Minchillo's video is a simple production that seeks to enumerate a series of "regular" folks that he labels with a the hashtag "IAmARepublican." It is a fairly comprehensive list of average Americans who are not generally associated with the exclusivity, racism, and intolerance of the Republican Party. It is no wonder that the GOP is yearning to attract more of the type of people in the video, because it is a cross-section of the nation that represents its diversity, a word that makes the right tremble. The video consists of a parade of alleged party members and asks "Did you know Republicans..."Drive Priuses, recycle, listen to Spotify, put together IKEA furniture, are white, black, Hispanic, Asian, read the New York Times, use Macs, are grandmas, daughters, moms, are left-handed, are doctors, welders, teachers, donate to charity, enjoy gourmet cooking, shop at Trader Joe's, like dogs, and cats, have tattoos, have tattoos and beards, have feelings, are people who care.
The problem with the argument that Minchillo is making is that the people claiming to be Republicans in his video are not actually Republicans. And by that I don't simply mean that those types of persons are not Republican, which on the whole they are not. I mean that those specific people in the video are not. In fact, they were photos taken from stock image suppliers.

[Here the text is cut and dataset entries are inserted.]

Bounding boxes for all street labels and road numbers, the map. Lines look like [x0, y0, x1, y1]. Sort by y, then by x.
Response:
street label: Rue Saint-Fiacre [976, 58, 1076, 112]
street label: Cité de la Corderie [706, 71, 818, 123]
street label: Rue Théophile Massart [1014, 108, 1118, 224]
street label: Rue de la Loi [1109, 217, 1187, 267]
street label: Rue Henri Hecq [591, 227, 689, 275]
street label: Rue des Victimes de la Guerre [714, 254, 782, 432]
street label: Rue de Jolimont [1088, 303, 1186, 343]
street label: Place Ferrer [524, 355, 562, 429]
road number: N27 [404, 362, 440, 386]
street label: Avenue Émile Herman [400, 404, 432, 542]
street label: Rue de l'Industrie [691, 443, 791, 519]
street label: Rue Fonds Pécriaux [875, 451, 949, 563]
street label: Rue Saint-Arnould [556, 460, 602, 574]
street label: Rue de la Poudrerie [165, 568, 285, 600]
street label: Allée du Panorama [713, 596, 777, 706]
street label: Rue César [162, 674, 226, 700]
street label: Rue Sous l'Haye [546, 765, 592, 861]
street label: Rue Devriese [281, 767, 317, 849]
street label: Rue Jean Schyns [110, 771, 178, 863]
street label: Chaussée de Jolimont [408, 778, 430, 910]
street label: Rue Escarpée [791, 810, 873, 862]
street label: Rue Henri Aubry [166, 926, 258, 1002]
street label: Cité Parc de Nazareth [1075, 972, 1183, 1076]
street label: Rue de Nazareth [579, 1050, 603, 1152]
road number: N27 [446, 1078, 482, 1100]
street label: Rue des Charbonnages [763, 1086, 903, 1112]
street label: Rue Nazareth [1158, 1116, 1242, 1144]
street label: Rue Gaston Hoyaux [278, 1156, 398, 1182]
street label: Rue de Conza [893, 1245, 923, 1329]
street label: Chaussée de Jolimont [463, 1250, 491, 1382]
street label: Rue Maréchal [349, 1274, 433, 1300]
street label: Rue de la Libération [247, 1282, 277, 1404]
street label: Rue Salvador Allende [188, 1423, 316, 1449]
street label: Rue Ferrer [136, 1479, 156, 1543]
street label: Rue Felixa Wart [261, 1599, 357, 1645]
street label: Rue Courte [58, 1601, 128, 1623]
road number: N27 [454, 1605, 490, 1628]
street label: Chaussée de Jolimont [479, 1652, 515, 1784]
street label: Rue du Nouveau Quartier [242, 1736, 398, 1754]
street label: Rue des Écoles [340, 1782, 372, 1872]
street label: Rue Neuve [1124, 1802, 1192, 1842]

A search for a random selection of the photos in the video found many of them in the iStockPhoto website's library of images. The persons in the paragraph above that are links will lead you to the stock image page for each one.
So the video produced in order to convince everyone that Republicans are real people is populated by fakes. They are models pretending to be the characters that the video claims represent actual members of the Republican Party. And that's about as real as it gets for the GOP.